The strengths of this study include: (1) The current study is comprised of the abundant, credible medical data of CHARLS, and the prospective nationwide cohort has extended follow-up. Moreover, the CHARLS study adopted a standardized protocol for multiple potential confounders, including anthropometric measurements, lifestyle behaviors, and laboratory indicators, to ensure the quality of data collection; (2) The use of a scientific machine learning method (K-means clustering) to explore the relationship between changes in CVAI and CMD, instead of baseline CVAI, which could represent the longstanding status of IR. To the best of our knowledge, this was the first study to undertake such an assessment; (3) We adjusted for underlying confounding factors in analyses where possible and conducted subgroup and sensitivity analyses to control for bias to guarantee the robustness of the results; 4) We have provided new evidence for the primary prevention of CMD, with an expectation of lowering the incident rate of CMD via early recognition and intervention in populations with high CVAI exposure.

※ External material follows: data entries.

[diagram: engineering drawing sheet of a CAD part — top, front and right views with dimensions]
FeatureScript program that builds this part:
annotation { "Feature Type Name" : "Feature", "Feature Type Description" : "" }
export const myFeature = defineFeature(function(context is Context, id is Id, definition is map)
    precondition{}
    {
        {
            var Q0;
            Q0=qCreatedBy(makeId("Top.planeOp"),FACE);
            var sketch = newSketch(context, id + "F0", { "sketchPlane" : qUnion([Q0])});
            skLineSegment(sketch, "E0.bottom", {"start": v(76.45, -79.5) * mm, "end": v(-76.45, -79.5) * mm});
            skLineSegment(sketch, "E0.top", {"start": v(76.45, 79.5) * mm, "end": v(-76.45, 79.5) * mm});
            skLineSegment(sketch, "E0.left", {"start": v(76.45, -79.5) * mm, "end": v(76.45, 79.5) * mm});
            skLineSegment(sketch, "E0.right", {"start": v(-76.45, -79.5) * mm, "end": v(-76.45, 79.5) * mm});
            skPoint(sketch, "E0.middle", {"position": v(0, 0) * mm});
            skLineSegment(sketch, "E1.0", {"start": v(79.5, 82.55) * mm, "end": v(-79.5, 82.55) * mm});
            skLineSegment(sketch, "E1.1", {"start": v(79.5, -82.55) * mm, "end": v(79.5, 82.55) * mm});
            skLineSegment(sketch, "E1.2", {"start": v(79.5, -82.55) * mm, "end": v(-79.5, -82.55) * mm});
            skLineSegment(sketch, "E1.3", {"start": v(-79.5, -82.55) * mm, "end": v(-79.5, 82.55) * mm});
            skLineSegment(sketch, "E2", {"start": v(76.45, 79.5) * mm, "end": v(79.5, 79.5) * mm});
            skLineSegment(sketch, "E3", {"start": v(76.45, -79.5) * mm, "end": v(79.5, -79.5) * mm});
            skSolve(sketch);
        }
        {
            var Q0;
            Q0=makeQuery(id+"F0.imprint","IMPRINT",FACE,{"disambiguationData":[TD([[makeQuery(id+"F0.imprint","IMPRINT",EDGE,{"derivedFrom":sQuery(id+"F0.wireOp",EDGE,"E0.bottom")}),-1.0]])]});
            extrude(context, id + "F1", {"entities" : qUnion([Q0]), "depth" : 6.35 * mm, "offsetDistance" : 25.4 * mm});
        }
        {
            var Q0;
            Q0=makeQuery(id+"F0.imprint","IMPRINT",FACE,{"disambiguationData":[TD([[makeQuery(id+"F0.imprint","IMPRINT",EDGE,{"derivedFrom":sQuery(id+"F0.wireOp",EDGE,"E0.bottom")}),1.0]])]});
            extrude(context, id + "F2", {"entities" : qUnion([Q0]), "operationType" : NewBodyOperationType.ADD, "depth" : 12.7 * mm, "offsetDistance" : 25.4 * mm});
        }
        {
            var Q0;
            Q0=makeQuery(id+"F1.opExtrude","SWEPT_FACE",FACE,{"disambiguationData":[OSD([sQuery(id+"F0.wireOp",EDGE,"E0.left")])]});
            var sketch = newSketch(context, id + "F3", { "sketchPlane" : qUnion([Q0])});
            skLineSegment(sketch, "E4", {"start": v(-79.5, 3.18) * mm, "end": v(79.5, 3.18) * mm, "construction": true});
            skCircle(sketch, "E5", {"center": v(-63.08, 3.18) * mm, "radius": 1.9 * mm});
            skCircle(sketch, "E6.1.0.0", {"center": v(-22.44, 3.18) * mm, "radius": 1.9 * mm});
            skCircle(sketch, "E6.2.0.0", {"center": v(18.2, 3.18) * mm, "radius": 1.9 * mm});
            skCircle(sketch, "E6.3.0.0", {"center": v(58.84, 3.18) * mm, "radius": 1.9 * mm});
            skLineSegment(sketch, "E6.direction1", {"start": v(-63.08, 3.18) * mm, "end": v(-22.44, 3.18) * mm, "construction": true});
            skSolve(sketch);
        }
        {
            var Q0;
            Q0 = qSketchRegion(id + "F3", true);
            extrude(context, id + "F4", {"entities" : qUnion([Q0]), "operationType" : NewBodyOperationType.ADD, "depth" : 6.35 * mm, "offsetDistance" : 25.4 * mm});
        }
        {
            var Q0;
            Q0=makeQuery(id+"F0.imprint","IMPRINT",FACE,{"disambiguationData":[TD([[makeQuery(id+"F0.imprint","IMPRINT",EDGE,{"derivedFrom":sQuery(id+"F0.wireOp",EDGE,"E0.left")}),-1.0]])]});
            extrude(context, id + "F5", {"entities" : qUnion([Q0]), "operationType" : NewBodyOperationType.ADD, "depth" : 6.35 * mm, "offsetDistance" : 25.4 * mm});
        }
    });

However, this study also had limitations: (1) Akin to challenges encountered in similar studies, some CMD diagnoses were based on self-reports from participants, which may underestimate the actual prevalence and also cannot distinguish specific types of heart disease. The CHARLS lacked medical records, precluding the validation of these self-reported CMD cases, highlighting a gap that future large-scale, randomized controlled trials could aim to fill; (2) Despite efforts to encompass a wide range of potential confounders, other relevant factors, such as environmental changes and genetic susceptibility, were not considered owing to the limitations of the study design; (3) Due to the expansive scale of the cohort and budgetary constraints, MRI and CT scans—the gold standards for visceral fat assessment—were not employed to verify coherence with the actual amount of visceral fat and the cumulative CVAI values; (4) The study subjects were middle-aged and elderly Chinese individuals, and the conclusions may mainly apply to East Asian populations, with applicability to people under 45 years of age still unclear; (5)Although this study found an independent positive relationship between CVAI and CMD and CMM, it did not further explore the conversion model between CMD and CMM and the prognosis of CMM patients, which will be the focus of subsequent research.